Wednesday, August 09, 2006

War On IRAN

A War on Iran

With dreams of remaking the Middle East, it just might be too much of a honey pot for Bush's hawkish neocons to resist.

Secretary of State Condoleezza Rice visits Persian Gulf emirates Feb. 20–24 to launch a new diplomatic campaign to build international support for a U.S. confrontation of Iran. The trip comes after a sudden emergency White House request to Congress for $75 million in funding, in addition to $10 million already allocated, for a new propaganda campaign against Tehran. The request includes funds to create new "pro-democracy" groups within Iran, ignoring an already well-established democracy movement that opposes U.S. intervention.

Sound familiar? Brace yourself for a big, new war. Planning is under way, according to the Sunday, Feb. 12, edition of the Daily Telegraph in London. Start working now to prevent it. It can be done.

Few expect the U.S. to launch an actual invasion. Much more likely is a strike by a combination of U.S. and Israeli forces on some 40 sites key to Iran's developing nuclear energy (and possibly weapons) program.

As incomprehensible as it might seem in the wake of Iraq failure, the Bush cabal has been diligently laying the groundwork for an attack on Iran, using the International Atomic Energy Agency (IAEA) as a bully pulpit to portray Iran as a country intent on illegally developing nuclear weapons. The IAEA hasn't bought it, due mostly to a notable lack of evidence, but the campaign has done two things: It has enraged and emboldened Iran's hard-liner cleric leadership, and it has planted the idea of Iran as an "axis of evil" rogue state firmly in the mind of the American public.
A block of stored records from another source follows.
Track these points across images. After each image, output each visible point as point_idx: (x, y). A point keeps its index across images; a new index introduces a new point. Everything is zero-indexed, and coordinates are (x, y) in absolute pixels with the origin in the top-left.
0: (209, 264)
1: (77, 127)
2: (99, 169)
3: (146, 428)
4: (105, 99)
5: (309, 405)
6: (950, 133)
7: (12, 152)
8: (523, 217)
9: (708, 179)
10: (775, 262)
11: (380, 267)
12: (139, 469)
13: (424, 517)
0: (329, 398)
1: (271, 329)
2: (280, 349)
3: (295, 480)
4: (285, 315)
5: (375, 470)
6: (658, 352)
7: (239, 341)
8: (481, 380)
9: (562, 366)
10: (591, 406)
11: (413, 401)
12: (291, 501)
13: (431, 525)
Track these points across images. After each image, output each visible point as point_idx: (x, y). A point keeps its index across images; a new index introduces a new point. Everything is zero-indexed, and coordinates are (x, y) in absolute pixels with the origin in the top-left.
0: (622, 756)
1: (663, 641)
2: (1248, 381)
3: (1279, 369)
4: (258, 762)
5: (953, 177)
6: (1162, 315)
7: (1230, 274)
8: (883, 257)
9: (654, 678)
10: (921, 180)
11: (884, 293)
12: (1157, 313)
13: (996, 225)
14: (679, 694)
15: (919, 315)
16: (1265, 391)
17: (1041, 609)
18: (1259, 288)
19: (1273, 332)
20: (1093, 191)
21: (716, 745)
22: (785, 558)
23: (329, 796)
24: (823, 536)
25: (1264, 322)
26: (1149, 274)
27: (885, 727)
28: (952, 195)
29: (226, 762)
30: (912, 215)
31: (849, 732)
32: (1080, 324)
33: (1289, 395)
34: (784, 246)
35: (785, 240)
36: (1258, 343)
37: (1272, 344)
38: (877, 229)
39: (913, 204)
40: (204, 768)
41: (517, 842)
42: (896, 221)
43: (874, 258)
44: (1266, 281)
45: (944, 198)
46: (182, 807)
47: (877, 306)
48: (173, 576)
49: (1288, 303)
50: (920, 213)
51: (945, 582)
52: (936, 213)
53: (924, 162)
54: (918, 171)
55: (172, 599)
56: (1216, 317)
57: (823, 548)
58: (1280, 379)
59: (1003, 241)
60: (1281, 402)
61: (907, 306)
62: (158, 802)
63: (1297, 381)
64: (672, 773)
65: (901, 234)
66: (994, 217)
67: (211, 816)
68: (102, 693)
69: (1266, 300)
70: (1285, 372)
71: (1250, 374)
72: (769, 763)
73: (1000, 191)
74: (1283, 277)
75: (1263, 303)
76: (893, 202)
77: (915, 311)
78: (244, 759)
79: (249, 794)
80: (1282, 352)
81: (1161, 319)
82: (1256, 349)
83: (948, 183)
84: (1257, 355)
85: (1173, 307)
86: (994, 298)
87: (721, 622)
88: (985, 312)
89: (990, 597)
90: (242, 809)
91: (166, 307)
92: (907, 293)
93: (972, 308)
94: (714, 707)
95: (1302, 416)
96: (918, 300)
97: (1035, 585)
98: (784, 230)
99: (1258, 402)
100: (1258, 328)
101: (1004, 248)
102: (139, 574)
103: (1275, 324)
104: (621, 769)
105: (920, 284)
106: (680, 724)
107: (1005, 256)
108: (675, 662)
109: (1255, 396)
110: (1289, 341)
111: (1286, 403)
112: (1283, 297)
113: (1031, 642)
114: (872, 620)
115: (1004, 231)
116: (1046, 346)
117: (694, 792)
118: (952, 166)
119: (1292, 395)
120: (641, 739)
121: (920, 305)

Few expect the U.S. to launch an actual invasion. Much more likely is a strike by a combination of U.S. and Israeli forces on some 40 sites key to Iran's developing nuclear energy (and possibly weapons) program. Such a strike wouldn't be easy; the sites are scattered, often deeply buried, and well defended, and most are located in densely populated areas. There is talk of using American "bunker-busting" bombs, hundreds of which were provided recently to Israel.

Any attack on Iranian facilities would surely be answered, and probably escalated. If war escalates, there is another prize: Iran's enormous oil reserves, 90 percent of which are massed in one province along an Iraqi border already crawling with U.S. troops.
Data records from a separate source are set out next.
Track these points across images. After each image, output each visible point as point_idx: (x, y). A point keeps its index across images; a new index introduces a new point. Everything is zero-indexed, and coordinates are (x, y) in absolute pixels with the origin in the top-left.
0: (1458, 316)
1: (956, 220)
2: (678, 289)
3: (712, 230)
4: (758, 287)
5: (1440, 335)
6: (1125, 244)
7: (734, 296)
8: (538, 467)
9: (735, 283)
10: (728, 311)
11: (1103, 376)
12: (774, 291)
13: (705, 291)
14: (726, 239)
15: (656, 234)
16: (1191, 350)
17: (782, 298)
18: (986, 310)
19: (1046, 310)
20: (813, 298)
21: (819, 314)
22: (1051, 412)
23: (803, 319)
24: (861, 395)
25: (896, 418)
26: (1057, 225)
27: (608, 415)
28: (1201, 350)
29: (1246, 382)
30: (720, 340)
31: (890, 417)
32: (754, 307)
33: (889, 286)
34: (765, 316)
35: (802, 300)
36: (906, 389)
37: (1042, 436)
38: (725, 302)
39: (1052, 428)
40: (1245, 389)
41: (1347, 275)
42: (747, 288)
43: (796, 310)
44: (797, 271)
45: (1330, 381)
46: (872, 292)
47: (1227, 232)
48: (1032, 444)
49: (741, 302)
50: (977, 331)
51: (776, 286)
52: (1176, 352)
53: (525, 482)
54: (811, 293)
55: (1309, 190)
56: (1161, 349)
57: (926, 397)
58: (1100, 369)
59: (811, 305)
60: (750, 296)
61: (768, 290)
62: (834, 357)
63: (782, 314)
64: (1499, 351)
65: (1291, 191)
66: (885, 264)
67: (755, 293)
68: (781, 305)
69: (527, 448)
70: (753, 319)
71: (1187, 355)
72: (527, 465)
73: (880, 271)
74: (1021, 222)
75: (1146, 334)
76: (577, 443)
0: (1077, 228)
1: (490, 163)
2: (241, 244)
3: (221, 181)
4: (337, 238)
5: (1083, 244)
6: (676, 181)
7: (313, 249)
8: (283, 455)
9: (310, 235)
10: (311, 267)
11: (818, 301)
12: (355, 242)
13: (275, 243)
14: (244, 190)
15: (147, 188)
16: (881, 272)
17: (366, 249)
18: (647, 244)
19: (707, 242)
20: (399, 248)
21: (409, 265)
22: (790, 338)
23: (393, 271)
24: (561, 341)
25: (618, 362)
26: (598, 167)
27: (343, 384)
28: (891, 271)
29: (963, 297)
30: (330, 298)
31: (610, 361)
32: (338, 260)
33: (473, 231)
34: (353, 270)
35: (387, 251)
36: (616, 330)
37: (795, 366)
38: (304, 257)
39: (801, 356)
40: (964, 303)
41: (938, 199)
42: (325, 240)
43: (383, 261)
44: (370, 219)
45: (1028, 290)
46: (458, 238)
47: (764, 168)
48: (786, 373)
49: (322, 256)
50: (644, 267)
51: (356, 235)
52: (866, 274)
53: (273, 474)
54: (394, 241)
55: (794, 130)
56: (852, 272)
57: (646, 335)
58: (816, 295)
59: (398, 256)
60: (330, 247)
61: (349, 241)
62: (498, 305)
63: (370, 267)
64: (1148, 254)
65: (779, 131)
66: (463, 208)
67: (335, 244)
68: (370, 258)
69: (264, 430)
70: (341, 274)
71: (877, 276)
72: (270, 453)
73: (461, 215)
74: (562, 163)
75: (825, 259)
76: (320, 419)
Iran is no Iraq. The Tehran regime, for all its religious oppressiveness and rhetorical belligerence, has popular support, especially in responding to U.S. aggression. The savage American-installed shah dictatorship is still remembered and despised. Iran is a much larger, more populous, and more prosperous country than Iraq. Its military is well equipped. Iran also has links with terror groups around the world that would happily target U.S. facilities.

Most important, Iran shares borders with both Iraq and Afghanistan. Just as it would be easy for American troops to cross from neighboring countries into Iran, Iranian and pro-Iranian forces could easily make U.S. soldiers' lives hell in the already-tenuous countries.

What Bush is playing with—practically unnoticed by the American public—is a conflagration that could involve Iran, Iraq, Afghanistan, Israel, and the entire Middle East, and perhaps beyond. It has the potential to dwarf the body count thus far in Afghanistan and Iraq, inspire new generations of terrorism and anti-American jihadism, severely damage our economy, and decimate an American military already stretched thin and reeling in Iraq.

Why not use diplomacy, as Bush successfully did with Libya, a terror-state dictatorship with an established nuclear program? Why risk it? With dreams of remaking the Middle East, it just might be too much of a honey pot for Bush's hawkish neocons to resist.

Unfortunately, such an imbroglio is not only by definition militarily unwinnable, it is likely to be disastrous. How can such an outcome be prevented? The U.S. is now so badly in debt to countries like China, Japan, and South Korea that any massive new military expenditure would require the Asian countries to be writing the checks, and they're not about to do so for a war that threatens their own strategic interests. Bush might well find the limits of a global empire defined by other people's money.

But that scenario relies on stopping hostilities from expanding, after the initial military strike and retribution. To prevent them entirely requires domestic popular opposition. For a country already palpably tired of the Iraq war and wanting troop reductions (if not total withdrawal), a military incursion leading to a broader regional conflict would be pure madness. The only way it can play out politically for Bush is if it unfolds in stages.

If a "justifiable" U.S. attack on "nuclear weapons" facilities leads to Iranian retaliation (to which we, in turn, must respond), such a war would float. If the probability of a broader and disastrous war becomes an issue ahead of time, the question then becomes the advisability—or foolishness—of the original raid. And especially in an election year, such public perceptions might derail the whole thing.

The Bush administration's hostility to negotiation and the possibility of its attack on Iran, and the likely result, must be widely publicized. Now. Before it's too late and we're stuck with another deadly disaster America will regret for generations.